PASSAGE PROVIDED:
<<<<
Hi Matthew, Hopefully my recent message (new subject "Reactive Objects") clears the air. Some specific responses;
[mailto:boost-bounces@lists.boost.org]On Behalf Of Matthew Vogt Sent: Tuesday, March 02, 2004 12:01 PM
Yes, I envisage things in the same way. Although with the exception that I want the messages to be automatically routed to a function that can deal with them, rather than having to go through a message inspection switch. In this way, there is no 'next message' in a sequential sense - the next message that arrives in the object's queue will go to its pre-defined destination, and when the response you're referring to arrives, it too will go its own destination.
The closest thing to a "return address" in this model is the active object that sends a message, i.e. every message sent is augmented with who the sender was. In the ActiveObject (pattern) model the return address is the address of the next machine instruction after the Method Request.
Yes. Although, the sender could bind a return address into the call in this model also - it would have to be the address of a method in the sender. This would allow the automatic routing that I think is preferable to messages. This model is still working by passing messages, mind, but the messages have extra data with them to skip the dispatch processing.
Hmmmmm. We are either still confused or we have different targets. Since I exist in the former continuum, the following is mostly for me. If there were a callback (called by thread after de-queueing a message) that went something like; db_client::on_next( ... ) // User pressed the "next" button { if(db_server.next( current_record ) == END) { // Wrap to the beginning db_server.first( current_record ); } } How do you "bind a return address" to the point just after the "call" to "db_server.next"? Even if you do manage this syntactically, is the call to "on_next" suspended somehow? Obviously the same "suspension" would have to occur for the call to "db_server.first". I suspect that you are thinking (and have been doing your best to tell me) that the "asynchronous calls" will be effected by the threads in each active object. They will simply "chain"? If that is the case then I see some difficulties. The least would be the loss of throughput relative to "true" async calls. More importantly I think you might be calling back into an object (e.g. the db_server calling a response method in a client) that otherwise has no idea that the original request has been completed. As a "model of operation" this seems at least as foreign as the "fully async" model that SDL pushes?
I'm not referring to inherent harmful-ness, just that switching to dispatch messages is more cumbersome and error-prone that binding the dispatch address into the message. Provided your syntax makes the binding clean and easy, of course.
Understood. Recent message hopefully explains my use of "switch", i.e. it is always auto-generated code.
>>>>
DATA EXTRACT:
<<<<
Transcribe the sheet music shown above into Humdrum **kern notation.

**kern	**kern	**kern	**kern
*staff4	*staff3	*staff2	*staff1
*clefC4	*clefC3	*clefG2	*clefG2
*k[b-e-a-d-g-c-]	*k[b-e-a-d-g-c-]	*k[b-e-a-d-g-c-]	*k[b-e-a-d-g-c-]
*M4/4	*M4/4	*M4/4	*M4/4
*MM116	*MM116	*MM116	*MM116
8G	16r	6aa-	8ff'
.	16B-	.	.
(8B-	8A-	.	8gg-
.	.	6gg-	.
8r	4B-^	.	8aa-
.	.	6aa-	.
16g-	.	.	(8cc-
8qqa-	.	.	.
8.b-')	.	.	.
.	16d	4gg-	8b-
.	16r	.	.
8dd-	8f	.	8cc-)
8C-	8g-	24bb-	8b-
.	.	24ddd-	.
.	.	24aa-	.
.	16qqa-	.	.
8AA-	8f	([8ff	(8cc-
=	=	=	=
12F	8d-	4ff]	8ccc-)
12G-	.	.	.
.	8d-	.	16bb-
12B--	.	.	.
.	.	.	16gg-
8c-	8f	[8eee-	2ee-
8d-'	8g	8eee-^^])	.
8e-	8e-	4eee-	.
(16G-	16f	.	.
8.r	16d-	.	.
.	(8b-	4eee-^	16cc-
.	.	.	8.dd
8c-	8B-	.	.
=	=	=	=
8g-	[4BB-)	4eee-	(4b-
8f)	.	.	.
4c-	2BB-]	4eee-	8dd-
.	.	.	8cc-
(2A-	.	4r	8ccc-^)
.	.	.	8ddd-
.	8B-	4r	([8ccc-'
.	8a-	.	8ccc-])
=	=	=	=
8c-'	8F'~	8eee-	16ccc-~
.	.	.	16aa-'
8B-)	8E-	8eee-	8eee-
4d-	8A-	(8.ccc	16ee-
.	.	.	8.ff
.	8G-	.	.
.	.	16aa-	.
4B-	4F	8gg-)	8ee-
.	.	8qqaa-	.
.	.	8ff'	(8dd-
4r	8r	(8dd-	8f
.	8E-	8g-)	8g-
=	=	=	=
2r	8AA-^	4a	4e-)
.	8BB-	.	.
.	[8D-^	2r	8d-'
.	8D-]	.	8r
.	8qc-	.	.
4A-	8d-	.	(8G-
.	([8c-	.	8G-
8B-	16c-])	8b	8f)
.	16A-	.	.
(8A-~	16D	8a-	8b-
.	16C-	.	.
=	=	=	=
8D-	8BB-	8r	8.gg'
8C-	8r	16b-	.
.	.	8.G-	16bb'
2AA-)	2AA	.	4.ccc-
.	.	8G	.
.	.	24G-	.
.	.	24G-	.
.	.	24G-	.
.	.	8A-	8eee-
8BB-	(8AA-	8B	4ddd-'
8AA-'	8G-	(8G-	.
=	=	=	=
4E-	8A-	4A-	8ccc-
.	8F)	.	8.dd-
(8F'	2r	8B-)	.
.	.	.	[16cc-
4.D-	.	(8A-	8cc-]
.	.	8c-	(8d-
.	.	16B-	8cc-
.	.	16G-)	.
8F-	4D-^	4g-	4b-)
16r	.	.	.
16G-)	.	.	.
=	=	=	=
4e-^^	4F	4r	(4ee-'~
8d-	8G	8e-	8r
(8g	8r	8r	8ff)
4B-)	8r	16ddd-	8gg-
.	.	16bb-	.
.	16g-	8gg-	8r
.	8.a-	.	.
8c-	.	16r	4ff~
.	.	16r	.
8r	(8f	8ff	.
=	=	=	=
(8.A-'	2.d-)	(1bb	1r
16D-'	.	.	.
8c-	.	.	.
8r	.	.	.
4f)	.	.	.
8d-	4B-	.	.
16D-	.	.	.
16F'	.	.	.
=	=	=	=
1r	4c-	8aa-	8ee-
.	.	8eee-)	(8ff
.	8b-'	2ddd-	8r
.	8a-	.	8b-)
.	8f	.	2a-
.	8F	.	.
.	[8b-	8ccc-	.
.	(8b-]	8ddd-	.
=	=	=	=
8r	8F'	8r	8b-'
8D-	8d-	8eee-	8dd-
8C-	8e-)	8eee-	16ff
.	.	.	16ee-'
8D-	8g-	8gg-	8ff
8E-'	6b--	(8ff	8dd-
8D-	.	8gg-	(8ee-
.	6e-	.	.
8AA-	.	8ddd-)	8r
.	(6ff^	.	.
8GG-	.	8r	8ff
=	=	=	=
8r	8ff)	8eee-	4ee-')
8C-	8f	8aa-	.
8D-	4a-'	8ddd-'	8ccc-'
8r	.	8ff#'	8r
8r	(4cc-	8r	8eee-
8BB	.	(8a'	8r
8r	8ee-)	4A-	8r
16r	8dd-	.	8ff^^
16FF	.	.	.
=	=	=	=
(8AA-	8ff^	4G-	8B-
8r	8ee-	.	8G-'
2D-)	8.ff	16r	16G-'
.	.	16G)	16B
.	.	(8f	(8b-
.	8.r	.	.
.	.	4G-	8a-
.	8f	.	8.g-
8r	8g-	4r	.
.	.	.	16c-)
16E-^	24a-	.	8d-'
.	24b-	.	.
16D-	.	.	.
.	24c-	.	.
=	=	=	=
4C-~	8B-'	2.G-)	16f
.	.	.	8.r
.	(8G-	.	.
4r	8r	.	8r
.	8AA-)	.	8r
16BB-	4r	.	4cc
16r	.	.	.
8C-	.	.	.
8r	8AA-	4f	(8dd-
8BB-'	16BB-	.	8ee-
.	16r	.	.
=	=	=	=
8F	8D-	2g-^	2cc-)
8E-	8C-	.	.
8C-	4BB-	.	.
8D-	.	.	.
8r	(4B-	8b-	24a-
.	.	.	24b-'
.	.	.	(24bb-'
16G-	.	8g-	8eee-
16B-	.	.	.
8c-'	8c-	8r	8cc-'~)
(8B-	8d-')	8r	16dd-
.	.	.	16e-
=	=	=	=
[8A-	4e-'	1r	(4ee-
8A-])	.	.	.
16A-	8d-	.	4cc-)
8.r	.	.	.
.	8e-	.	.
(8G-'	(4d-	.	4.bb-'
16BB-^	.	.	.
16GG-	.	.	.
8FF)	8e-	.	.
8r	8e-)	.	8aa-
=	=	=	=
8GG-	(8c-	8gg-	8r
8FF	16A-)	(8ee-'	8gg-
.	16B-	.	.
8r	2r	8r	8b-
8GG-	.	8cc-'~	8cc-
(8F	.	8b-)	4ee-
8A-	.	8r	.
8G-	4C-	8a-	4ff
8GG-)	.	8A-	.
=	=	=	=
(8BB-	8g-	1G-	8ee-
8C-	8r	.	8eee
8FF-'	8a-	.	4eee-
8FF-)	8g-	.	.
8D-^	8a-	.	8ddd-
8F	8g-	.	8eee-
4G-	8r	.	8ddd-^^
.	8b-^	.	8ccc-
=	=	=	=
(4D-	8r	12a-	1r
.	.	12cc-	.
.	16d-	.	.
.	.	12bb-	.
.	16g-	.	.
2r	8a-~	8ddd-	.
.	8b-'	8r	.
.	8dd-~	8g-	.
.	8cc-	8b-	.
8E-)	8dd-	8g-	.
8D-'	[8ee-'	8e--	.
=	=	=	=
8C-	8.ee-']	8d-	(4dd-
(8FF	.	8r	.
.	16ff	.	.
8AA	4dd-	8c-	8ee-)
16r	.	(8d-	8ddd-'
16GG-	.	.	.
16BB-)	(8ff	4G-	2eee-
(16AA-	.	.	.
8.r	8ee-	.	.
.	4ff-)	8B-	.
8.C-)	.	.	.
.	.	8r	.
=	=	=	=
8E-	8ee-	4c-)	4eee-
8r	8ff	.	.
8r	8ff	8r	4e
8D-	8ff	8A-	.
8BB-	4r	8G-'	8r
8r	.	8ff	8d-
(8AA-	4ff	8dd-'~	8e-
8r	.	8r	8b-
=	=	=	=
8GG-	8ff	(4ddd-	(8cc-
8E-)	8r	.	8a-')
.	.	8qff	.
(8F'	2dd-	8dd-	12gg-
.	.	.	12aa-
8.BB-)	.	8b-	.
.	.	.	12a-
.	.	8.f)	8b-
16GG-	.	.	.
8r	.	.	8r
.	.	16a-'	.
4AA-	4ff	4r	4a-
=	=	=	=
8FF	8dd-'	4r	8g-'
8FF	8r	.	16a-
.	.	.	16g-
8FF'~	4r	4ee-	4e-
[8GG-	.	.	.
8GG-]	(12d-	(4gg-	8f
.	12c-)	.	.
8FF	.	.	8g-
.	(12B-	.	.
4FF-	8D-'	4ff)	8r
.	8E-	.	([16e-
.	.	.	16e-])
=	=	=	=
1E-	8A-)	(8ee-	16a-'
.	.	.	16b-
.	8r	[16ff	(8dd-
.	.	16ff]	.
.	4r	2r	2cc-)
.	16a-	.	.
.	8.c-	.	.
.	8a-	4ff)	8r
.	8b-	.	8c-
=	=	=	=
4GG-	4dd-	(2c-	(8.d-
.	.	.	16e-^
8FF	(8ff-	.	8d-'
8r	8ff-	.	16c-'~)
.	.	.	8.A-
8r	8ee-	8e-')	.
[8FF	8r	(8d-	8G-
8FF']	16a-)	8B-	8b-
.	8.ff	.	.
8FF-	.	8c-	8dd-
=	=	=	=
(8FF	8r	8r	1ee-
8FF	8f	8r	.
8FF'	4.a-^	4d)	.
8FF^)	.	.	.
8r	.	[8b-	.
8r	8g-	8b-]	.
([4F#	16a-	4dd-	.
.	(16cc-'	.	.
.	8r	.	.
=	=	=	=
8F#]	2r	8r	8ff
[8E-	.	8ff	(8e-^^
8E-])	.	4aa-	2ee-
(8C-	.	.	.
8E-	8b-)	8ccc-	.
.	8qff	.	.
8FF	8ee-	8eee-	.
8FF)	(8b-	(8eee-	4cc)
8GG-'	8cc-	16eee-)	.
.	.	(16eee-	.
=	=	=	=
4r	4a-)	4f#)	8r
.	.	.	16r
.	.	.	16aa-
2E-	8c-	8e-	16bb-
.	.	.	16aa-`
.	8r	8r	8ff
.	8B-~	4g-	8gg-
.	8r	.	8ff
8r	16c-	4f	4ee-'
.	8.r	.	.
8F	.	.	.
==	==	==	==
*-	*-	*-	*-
>>>>
APPLY WHAT YOU READ:
1. Transcribe the part of the email on active objects starting with "The closest thing" and going on through "the Method Request.".
2. According to the email on active objects, what is the return address in the ActiveObject (pattern) model?
3. Say whether each statement agrees with the email on active objects, answering yes or no and quoting the deciding words: (a) In the model described, each message sent carries who its sender was. (b) The writer who wants automatic routing prefers messages to pass through a message inspection switch. (c) The "switch" mentioned at the end is written by hand.
The records above are separate material and are not part of the email on active objects.

LIST OF ANSWERS:
1.
The closest thing to a "return address" in this model is the active object that sends a message, i.e. every message sent is augmented with who the sender was. In the ActiveObject (pattern) model the return address is the address of the next machine instruction after the Method Request.

2. It is the address of the next machine instruction after the Method Request.

3.
(a) Yes: "every message sent is augmented with who the sender was"
(b) No: "I want the messages to be automatically routed to a function that can deal with them, rather than having to go through a message inspection switch"
(c) No: "it is always auto-generated code"